### Records supplied
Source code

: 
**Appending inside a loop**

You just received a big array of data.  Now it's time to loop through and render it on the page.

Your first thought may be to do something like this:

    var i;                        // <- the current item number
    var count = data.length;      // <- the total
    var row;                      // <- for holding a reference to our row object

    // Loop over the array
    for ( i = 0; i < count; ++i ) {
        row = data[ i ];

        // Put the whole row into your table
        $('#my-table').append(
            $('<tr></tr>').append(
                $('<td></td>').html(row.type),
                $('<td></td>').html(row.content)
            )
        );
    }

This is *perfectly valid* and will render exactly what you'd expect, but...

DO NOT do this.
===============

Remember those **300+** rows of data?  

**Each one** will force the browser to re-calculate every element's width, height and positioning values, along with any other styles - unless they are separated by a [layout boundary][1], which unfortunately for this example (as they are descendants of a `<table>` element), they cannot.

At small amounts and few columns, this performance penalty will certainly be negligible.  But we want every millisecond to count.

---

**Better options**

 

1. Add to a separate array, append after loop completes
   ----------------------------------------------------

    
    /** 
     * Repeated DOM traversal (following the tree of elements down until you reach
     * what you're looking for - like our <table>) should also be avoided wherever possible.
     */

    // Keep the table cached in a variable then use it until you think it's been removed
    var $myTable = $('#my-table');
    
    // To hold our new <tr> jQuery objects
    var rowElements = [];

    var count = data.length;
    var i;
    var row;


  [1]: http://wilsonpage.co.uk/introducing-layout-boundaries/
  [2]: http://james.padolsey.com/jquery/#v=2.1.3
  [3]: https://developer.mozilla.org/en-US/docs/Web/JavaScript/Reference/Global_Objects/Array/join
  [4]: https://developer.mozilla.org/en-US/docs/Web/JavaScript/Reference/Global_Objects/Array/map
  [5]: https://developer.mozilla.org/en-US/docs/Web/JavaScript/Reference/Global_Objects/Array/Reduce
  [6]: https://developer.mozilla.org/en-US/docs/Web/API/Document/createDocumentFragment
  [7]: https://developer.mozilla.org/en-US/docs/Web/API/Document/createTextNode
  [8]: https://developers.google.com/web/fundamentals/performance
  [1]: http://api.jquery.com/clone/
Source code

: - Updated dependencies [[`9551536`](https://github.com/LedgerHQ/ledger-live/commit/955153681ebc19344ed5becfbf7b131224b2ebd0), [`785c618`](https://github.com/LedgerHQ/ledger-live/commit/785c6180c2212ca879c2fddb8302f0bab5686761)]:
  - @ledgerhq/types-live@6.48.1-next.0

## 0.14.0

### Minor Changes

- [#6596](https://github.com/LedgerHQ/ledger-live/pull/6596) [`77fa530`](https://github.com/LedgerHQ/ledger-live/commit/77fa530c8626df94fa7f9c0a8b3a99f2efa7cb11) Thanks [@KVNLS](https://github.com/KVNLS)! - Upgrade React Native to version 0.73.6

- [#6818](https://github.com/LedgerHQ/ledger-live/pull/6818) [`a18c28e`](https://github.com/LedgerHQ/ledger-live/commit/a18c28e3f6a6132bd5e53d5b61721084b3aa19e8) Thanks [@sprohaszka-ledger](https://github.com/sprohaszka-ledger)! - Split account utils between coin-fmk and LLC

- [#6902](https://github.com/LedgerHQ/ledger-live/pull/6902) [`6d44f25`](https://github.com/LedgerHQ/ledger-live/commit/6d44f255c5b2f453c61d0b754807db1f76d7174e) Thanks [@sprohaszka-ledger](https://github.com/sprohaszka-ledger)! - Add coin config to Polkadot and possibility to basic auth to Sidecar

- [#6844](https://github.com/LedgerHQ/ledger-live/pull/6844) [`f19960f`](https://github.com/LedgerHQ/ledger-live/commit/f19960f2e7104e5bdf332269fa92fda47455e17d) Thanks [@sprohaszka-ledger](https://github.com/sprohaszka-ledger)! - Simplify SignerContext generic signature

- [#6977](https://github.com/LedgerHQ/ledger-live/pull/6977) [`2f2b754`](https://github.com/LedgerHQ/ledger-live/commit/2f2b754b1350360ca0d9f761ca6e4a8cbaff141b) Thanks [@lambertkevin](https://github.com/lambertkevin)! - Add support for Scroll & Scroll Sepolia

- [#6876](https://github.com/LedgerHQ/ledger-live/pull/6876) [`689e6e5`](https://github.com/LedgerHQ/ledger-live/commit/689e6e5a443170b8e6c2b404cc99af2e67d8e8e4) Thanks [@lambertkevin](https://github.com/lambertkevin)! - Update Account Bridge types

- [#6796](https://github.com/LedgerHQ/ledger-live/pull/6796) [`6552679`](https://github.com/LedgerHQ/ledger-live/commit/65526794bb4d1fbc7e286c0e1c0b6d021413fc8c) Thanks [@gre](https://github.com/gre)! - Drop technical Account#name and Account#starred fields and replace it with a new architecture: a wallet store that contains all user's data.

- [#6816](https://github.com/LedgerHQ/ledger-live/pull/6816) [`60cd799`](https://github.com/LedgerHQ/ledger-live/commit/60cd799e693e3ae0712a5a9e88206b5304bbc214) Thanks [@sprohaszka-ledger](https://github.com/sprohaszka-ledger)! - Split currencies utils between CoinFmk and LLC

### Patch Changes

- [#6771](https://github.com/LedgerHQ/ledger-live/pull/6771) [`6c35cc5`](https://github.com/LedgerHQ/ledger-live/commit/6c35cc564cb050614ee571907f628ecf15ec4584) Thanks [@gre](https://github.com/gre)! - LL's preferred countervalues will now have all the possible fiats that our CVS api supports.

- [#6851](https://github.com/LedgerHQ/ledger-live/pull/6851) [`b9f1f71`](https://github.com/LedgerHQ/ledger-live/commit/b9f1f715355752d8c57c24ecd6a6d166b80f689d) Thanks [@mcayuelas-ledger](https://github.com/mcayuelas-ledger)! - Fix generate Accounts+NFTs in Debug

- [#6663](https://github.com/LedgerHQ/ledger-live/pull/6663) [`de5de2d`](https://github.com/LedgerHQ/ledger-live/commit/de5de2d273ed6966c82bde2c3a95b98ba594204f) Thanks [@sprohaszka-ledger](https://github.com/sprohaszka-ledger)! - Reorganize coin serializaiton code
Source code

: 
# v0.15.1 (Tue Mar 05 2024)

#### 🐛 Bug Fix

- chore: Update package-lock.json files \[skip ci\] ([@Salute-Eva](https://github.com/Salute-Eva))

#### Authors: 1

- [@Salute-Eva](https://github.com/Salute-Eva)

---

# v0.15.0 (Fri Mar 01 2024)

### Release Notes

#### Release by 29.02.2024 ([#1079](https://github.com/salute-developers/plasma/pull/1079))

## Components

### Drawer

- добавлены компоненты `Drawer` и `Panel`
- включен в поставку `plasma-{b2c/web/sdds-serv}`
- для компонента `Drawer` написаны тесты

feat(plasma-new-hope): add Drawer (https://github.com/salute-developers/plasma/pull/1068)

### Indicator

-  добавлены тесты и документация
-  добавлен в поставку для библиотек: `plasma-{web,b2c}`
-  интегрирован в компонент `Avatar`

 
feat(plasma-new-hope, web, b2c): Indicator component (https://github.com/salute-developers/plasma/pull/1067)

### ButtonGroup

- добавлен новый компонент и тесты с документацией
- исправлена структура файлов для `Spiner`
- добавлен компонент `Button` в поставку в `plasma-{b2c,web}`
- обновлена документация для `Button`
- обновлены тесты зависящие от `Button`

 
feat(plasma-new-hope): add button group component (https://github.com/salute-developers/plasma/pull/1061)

### Problem statement
Your answer should be the lines above that contain the word "like", copied out.

### Result below
Your first thought may be to do something like this:
     * what you're looking for - like our <table>) should also be avoided wherever possible.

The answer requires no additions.